俺が思っていた以上に会長は美しい美女らしい。
「イメチェンではなく、これが私のもう一つの顔なんだ」
恥ずかしいのか耳が赤くなっている。
五分ほど歩いたところで会長は足を止めた。
「えっと、ここって」
「テレビ局だ」
「見ればわかりますよ。
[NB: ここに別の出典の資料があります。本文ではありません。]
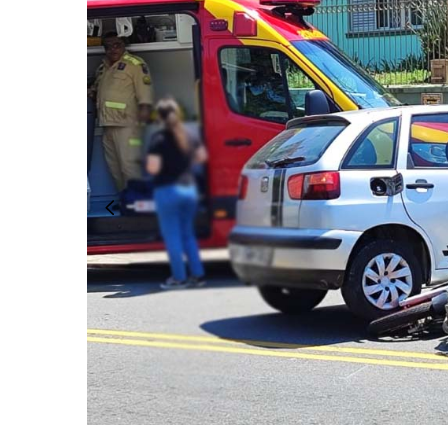
Slide anterior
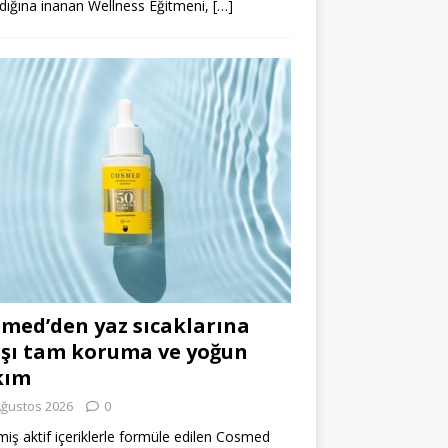
dığına inanan Wellness Eğitmeni,
[…]
med’den yaz sıcaklarına
şı tam koruma ve yoğun
kım
Ağustos 2026
0
miş aktif içeriklerle formüle edilen Cosmed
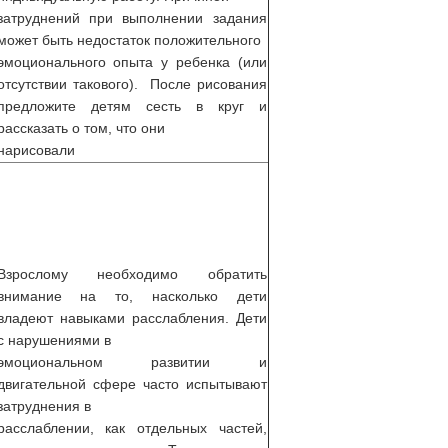
затруднений при выполнении задания
может быть недостаток положительного
эмоционального опыта у ребенка (или
отсутствии такового). После рисования
предложите детям сесть в круг и
рассказать о том, что они
нарисовали
Взрослому необходимо обратить
внимание на то, насколько дети
владеют навыками расслабления. Дети
с нарушениями в
эмоциональном развитии и
двигательной сфере часто испытывают
затруднения в
расслаблении, как отдельных частей,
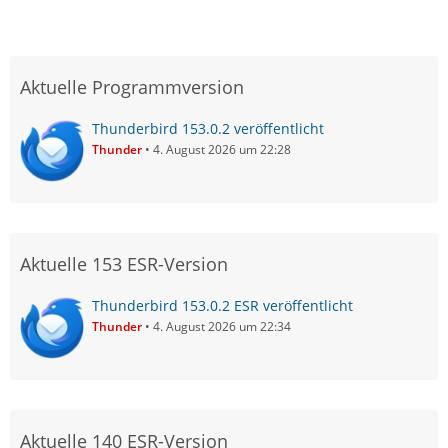
Aktuelle Programmversion
Thunderbird 153.0.2 veröffentlicht
Thunder
4. August 2026 um 22:28
Aktuelle 153 ESR-Version
Thunderbird 153.0.2 ESR veröffentlicht
Thunder
4. August 2026 um 22:34
Aktuelle 140 ESR-Version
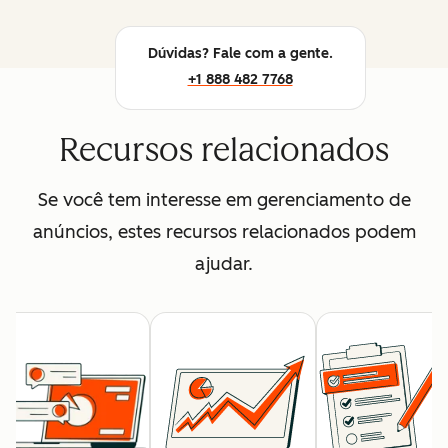
Dúvidas? Fale com a gente.
+1 888 482 7768
Recursos relacionados
Se você tem interesse em gerenciamento de
anúncios, estes recursos relacionados podem
ajudar.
さすがに俺でも」
会長は堂々と出入り口へと向かった。
俺は意味もわからず会長の背中についていく。
会長は俺にカードを渡してきた。
「これをこうしたら入れる」
そう言いながら会長は持っていたカードを入り口付近の改札に当てて、中に入っていった。
俺も同じようにすると、すんなり入れた。
「関係者なんですか?会長」
その問いに会長は眉を顰め、俺をじっと見つめてくる。
「これでも自分のことは有名だと思っていたのだが、知らない男もいるのだな」
そう言うと会長は、エレベーターに乗った。
数階上に行くと、会長は降りた。
「ここが今日の撮影場所だ」
連れて来られたのは大きなステージのようなものが設置された場所だった。
「ここって」
「Oステの現場だよ」
平然と言い放った言葉に俺は言葉を失った。
Oステって、土曜のゴールデンタイムに放送するテレビ夕日の人気音楽番組だろ?
俺は、その場に立ち尽くす。
「おはようございます」
そんな俺を横目に会長はスタッフさんに挨拶をしていく。
そしてその場にいた出演者にも。
「あれ、LEARちゃん、今日はマネージャーさんいないの?」
中年の有名な男性歌手が会長にそう言った。
LEAR、どこかで耳にした名前だった。
「じゃあさ、今日夜ごはん行こうよ」
「それはダメですよ、私まだ、高校生ですし」
俺は、やっと気が付いて顔を真っ青にした。
この世界において、今、人気の女性アイドル――LEAR。
俺は今、その有名人と一緒にいるのだ。
「じゃあ、また後でねー」
「はい、ありがとうございました」
挨拶が一通り済んだ会長が俺のもとに駆けよってきた。
「ごめん、待たせたね」
たった一言すら重く感じる。
「LEARってあの?」
「はは、やっと気づいた」
テレビで見た存在が今、会長という存在として俺の目の前にいる。